The long awaited fourth movie in the Conjuring franchise, “The Conjuring Last Rites”, broke box office records on the 5th of Sept. this year, but didn’t break any new ground.
Made by New Line Cinema and directed by previous Conjuring series director Michael Chaves, the film was teased in the post credits scene in “The Nun 2”.
The film follows Ed and Lorraine Warren, very loosely based off of their real life counterparts, as they grapple with aging, their daughter growing last and their consistent connection to the supernatural. The family is forced to solve one more case all the way in Pennsylvania, based on the real life Smurl haunting the Warrens did investigate. It is revealed that the supernatural presence in the home is actually the same one they met over 20 years ago in an incredibly dangerous case.

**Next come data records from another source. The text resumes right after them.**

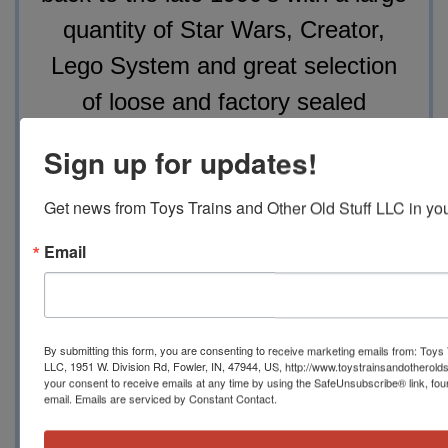
quantity of Star Wars, Creator,
Lego System and great selection
of loose and factory sealed
minifigs. This will be a fantastic
Sign up for updates!
opportunity for the LEGO fanatics
to add to their collections, again,
Get news from Toys Trains and Other Old Stuff LLC in you
something for everyone from lower
Email
value sets to upper level collector
sets.
By submitting this form, you are consenting to receive marketing emails from: Toys 
LLC, 1951 W. Division Rd, Fowler, IN, 47944, US, http://www.toystrainsandotherold
your consent to receive emails at any time by using the SafeUnsubscribe® link, fou
email.
Emails are serviced by Constant Contact.
All online bidders in the online portion of the sale
shall pay an 18.5%, in-house bidders shall pay a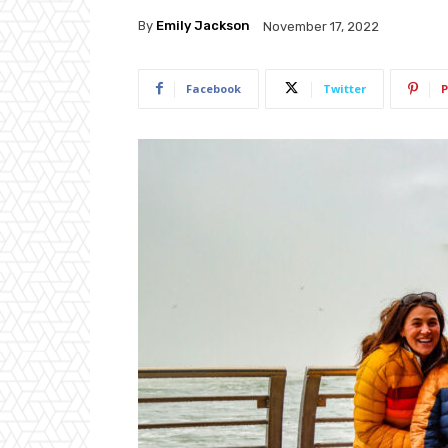
By
Emily Jackson
November 17, 2022
Facebook
Twitter
P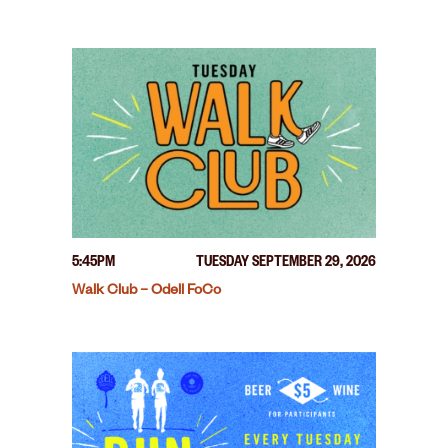
5:45PM
TUESDAY SEPTEMBER 29, 2026
Walk Club – Odell FoCo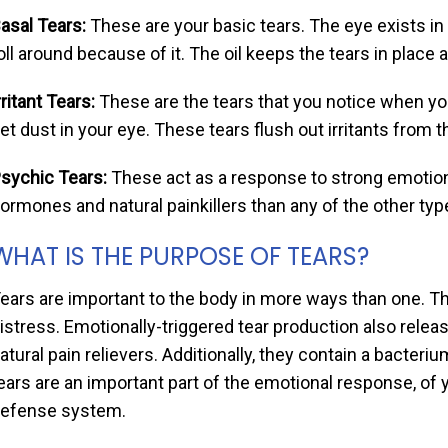
asal Tears:
These are your basic tears. The eye exists in 
oll around because of it. The oil keeps the tears in plac
rritant Tears:
These are the tears that you notice when yo
et dust in your eye. These tears flush out irritants from 
sychic Tears:
These act as a response to strong emotion
ormones and natural painkillers than any of the other typ
WHAT IS THE PURPOSE OF TEARS?
ears are important to the body in more ways than one. T
istress. Emotionally-triggered tear production also rele
atural pain relievers. Additionally, they contain a bacter
ears are an important part of the emotional response, of y
efense system.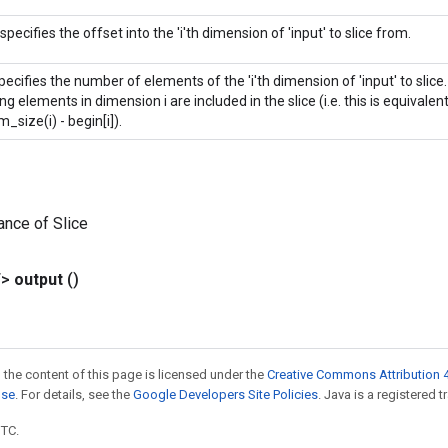
 specifies the offset into the 'i'th dimension of 'input' to slice from.
specifies the number of elements of the 'i'th dimension of 'input' to slice. If 
g elements in dimension i are included in the slice (i.e. this is equivalent 
m_size(i) - begin[i]).
ance of Slice
T>
output
()
 the content of this page is licensed under the
Creative Commons Attribution 4
nse
. For details, see the
Google Developers Site Policies
. Java is a registered t
UTC.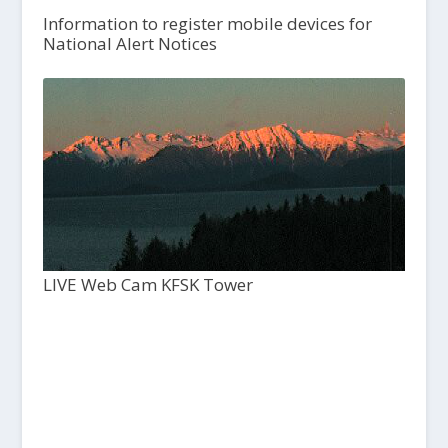
Information to register mobile devices for
National Alert Notices
LIVE Web Cam KFSK Tower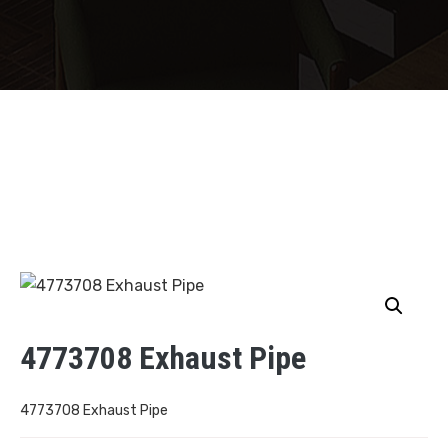
4773708 Exhaust Pipe
4773708 Exhaust Pipe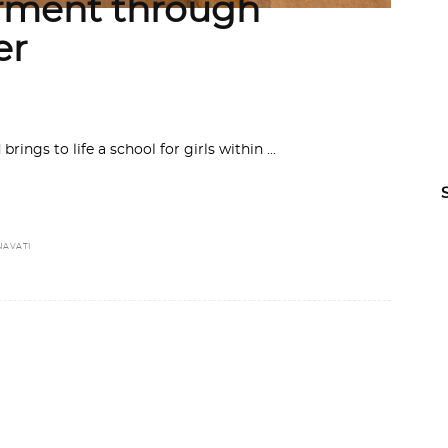
ment through
er
rings to life a school for girls within
NAVATI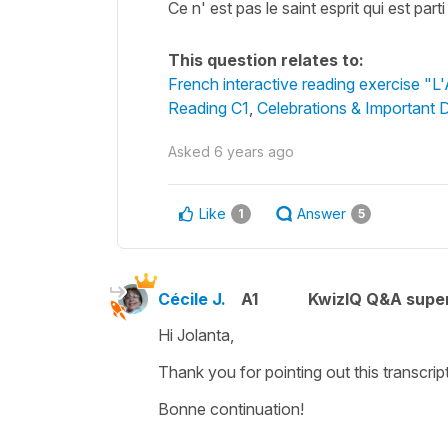
Ce n' est pas le saint esprit qui est p
This question relates to:
French interactive reading exercise "L
Reading C1
,
Celebrations & Important 
Asked
6 years ago
Like
Answer
1
5
Cécile J.
A1
KwizIQ Q&A super
Hi Jolanta,
Thank you for pointing out this transcri
Bonne continuation!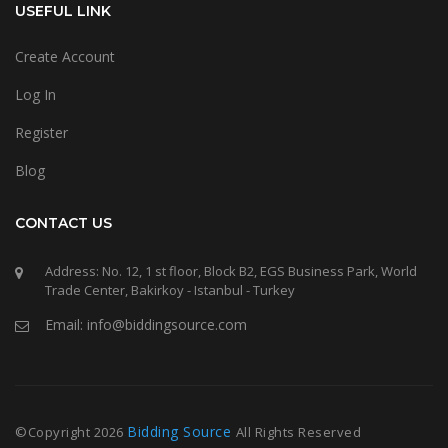
USEFUL LINK
Create Account
Log In
Register
Blog
CONTACT US
Address: No. 12, 1 st floor, Block B2, EGS Business Park, World
Trade Center, Bakirkoy - Istanbul - Turkey
Email: info@biddingsource.com
Bidding Source
©Copyright
2026
All Rights Reserved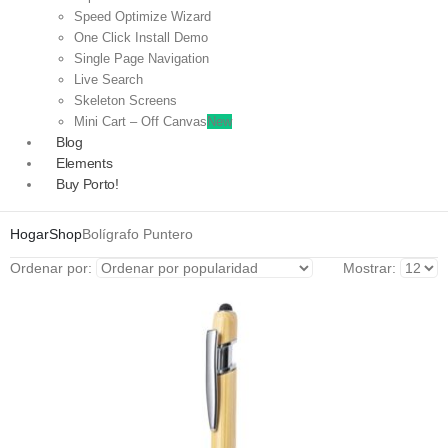
Speed Optimize Wizard
One Click Install Demo
Single Page Navigation
Live Search
Skeleton Screens
Mini Cart – Off Canvas
New
Blog
Elements
Buy Porto!
Hogar
Shop
Bolígrafo Puntero
Ordenar por:
Mostrar: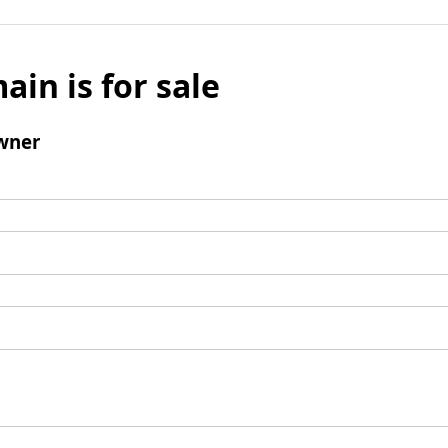
ain is for sale
wner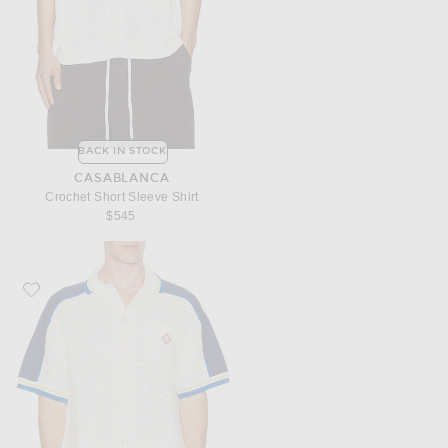
BACK IN STOCK
CASABLANCA
Crochet Short Sleeve Shirt
$545
Favorite Casablanca Crochet Shirt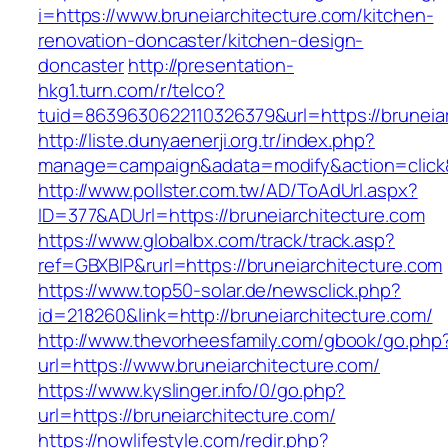
i=https://www.bruneiarchitecture.com/kitchen-
renovation-doncaster/kitchen-design-
doncaster
http://presentation-
hkg1.turn.com/r/telco?
tuid=8639630622110326379&url=https://bruneia
http://liste.dunyaenerji.org.tr/index.php?
manage=campaign&adata=modify&action=click&c
http://www.pollster.com.tw/AD/ToAdUrl.aspx?
ID=377&ADUrl=https://bruneiarchitecture.com
https://www.globalbx.com/track/track.asp?
ref=GBXBlP&rurl=https://bruneiarchitecture.com
https://www.top50-solar.de/newsclick.php?
id=218260&link=http://bruneiarchitecture.com/
http://www.thevorheesfamily.com/gbook/go.php
url=https://www.bruneiarchitecture.com/
https://www.kyslinger.info/0/go.php?
url=https://bruneiarchitecture.com/
https://nowlifestyle.com/redir.php?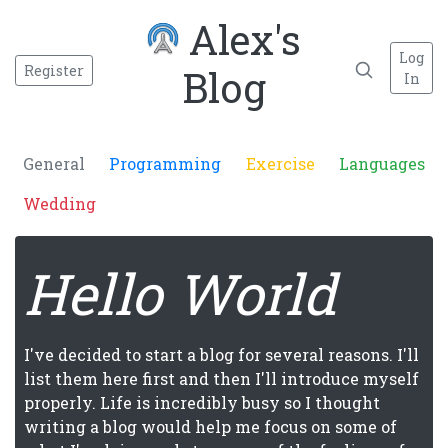
Alex's
Log
Register
Blog
In
General
Programming
Exercise
Languages
Wedding
Hello World
I've decided to start a blog for several reasons. I'll
list them here first and then I'll introduce myself
properly. Life is incredibly busy so I thought
writing a blog would help me focus on some of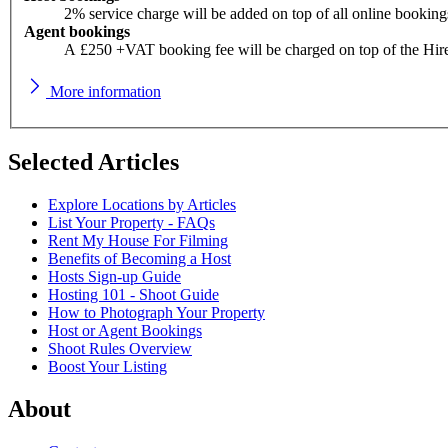
2% service charge will be added on top of all online booking
Agent bookings
A £250 +VAT booking fee will be charged on top of the Hir
More information
Selected Articles
Explore Locations by Articles
List Your Property - FAQs
Rent My House For Filming
Benefits of Becoming a Host
Hosts Sign-up Guide
Hosting 101 - Shoot Guide
How to Photograph Your Property
Host or Agent Bookings
Shoot Rules Overview
Boost Your Listing
About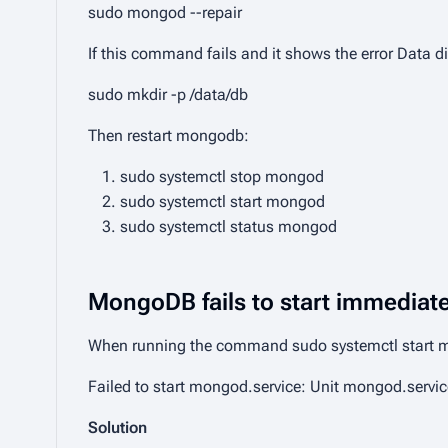
sudo mongod --repair
If this command fails and it shows the error
Data di
sudo mkdir -p /data/db
Then restart mongodb:
sudo systemctl stop mongod
sudo systemctl start mongod
sudo systemctl status mongod
MongoDB fails to start immediatel
When running the command
sudo systemctl start
Failed to start mongod.service: Unit mongod.servic
Solution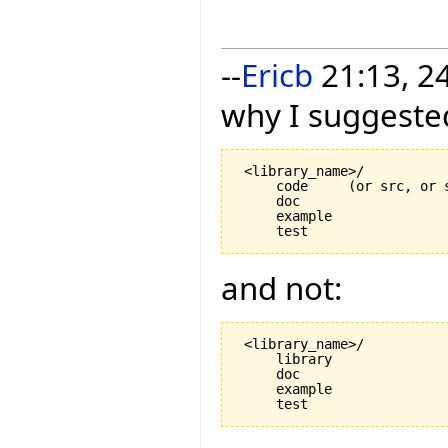
--
Ericb
21:13, 2
why I suggeste
 <library_name>/

     code     (or src, or s
     doc

     example

and not:
 <library_name>/

     library

     doc

     example
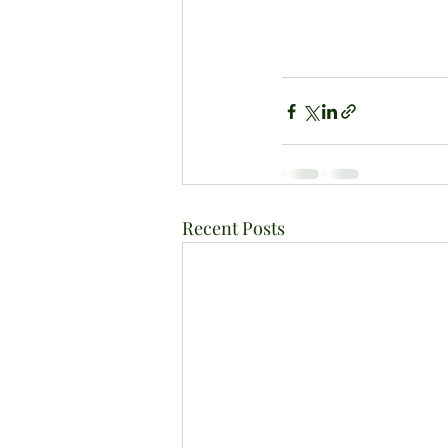
Recent Posts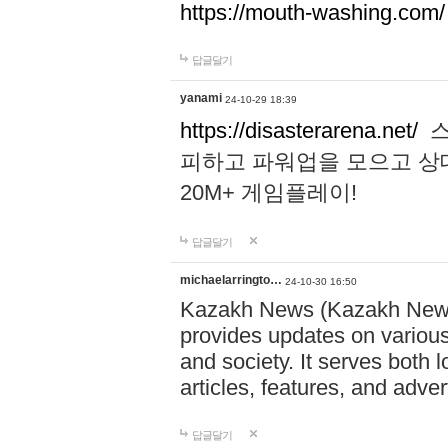
https://mouth-washing.com/
답글달기
yanami
24-10-29 18:39
https://disasterarena.net/
스
피하고 파워업을 모으고 상
20M+ 게임플레이!
답글달기
michaelarringto…
24-10-30 16:50
Kazakh News (Kazakh News 
provides updates on various 
and society. It serves both 
articles, features, and adve
답글달기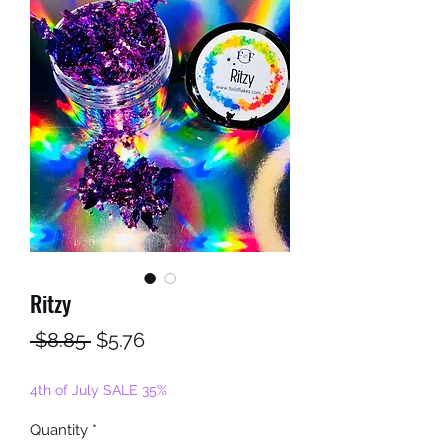
Ritzy
Regular
Sale
 $8.85 
$5.76
Price
Price
4th of July SALE 35%
Quantity
*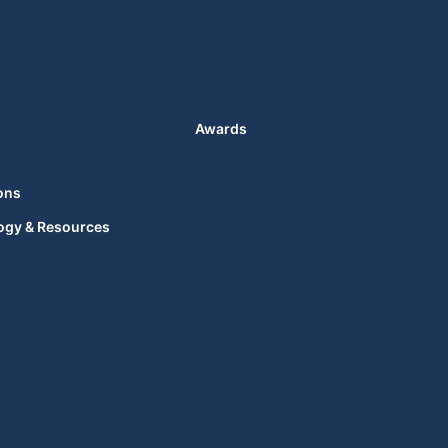
Awards
ons
ogy & Resources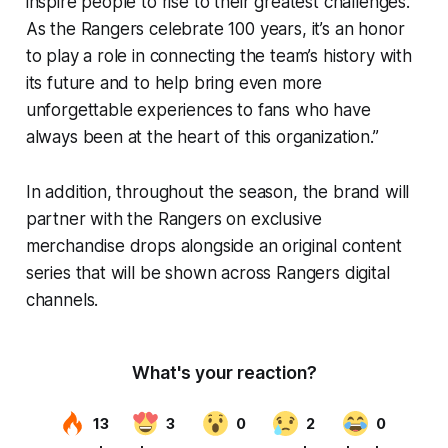
inspire people to rise to their greatest challenges.
As the Rangers celebrate 100 years, it’s an honor
to play a role in connecting the team’s history with
its future and to help bring even more
unforgettable experiences to fans who have
always been at the heart of this organization.”
In addition, throughout the season, the brand will
partner with the Rangers on exclusive
merchandise drops alongside an original content
series that will be shown across Rangers digital
channels.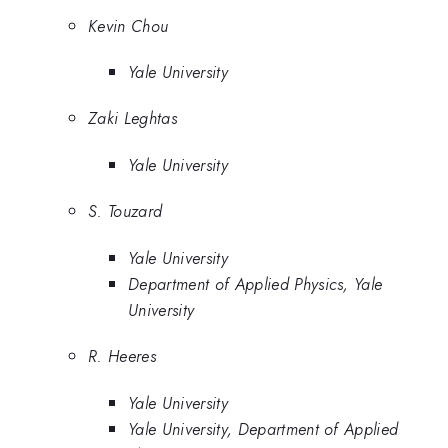
Kevin Chou
Yale University
Zaki Leghtas
Yale University
S. Touzard
Yale University
Department of Applied Physics, Yale
University
R. Heeres
Yale University
Yale University, Department of Applied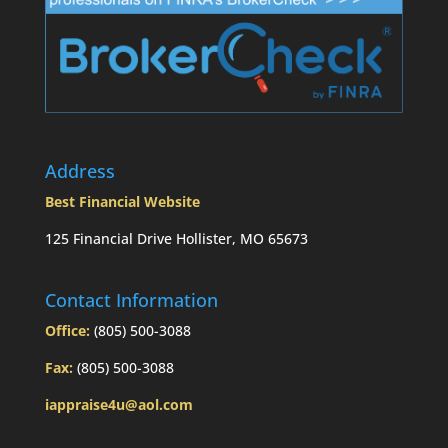
Address
Best Financial Website
125 Financial Drive Hollister, MO 65673
Contact Information
Office:
(805) 500-3088
Fax:
(805) 500-3088
iappraise4u@aol.com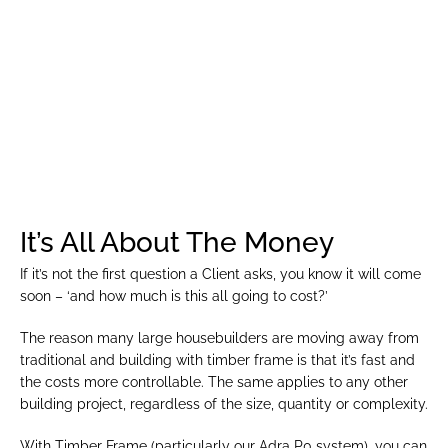
We go the extra mile to make your job easier. Our team 
is here to support you throughout the design process, 
ensuring seamless collaboration and 100% customer 
satisfaction. With Tŷ Eco, you’ll have a reliable partner 
you can trust.
It’s All About The Money
If it’s not the first question a Client asks, you know it will come 
soon – ‘and how much is this all going to cost?’
The reason many large housebuilders are moving away from 
traditional and building with timber frame is that it’s fast and 
the costs more controllable. The same applies to any other 
building project, regardless of the size, quantity or complexity.
With Timber Frame (particularly our Adra P0 system), you can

The film has taken first place as the highest grossing opening weekend for a horror movie ever, overtaking the previous ruling champion “It”.
The conjuring series have never had incredibly well thought out writing or pacing but this movie takes the cake for some of the lowest quality yet. The biggest blight plaguing the series is that it already peaked with the first two films. This movie is ninth in the universe, fourth in the main series, and is very telling of its quality. Ever since Michael Chaves became the de facto director of the series, it's plummeted in quality. While his other conjuring movies aren’t the literal worst, he simply doesn’t have the touch that James Wan had. This movie doesn't do anything new for the series and ends up feeling slow and underwhelming. The scares are not only few and far between but they either miss the mark and seem dumb rather than scary or were good but lose their luster due to being shown in the trailers. The good ideas felt half baked, the Warrens dialogue was drab, there were characters who seemed important and then just kind of vanished from the movie and much more.
I can commend one scare with being well done, but having one decent scare in the closer to an incredibly popular horror franchise doesn't save the film.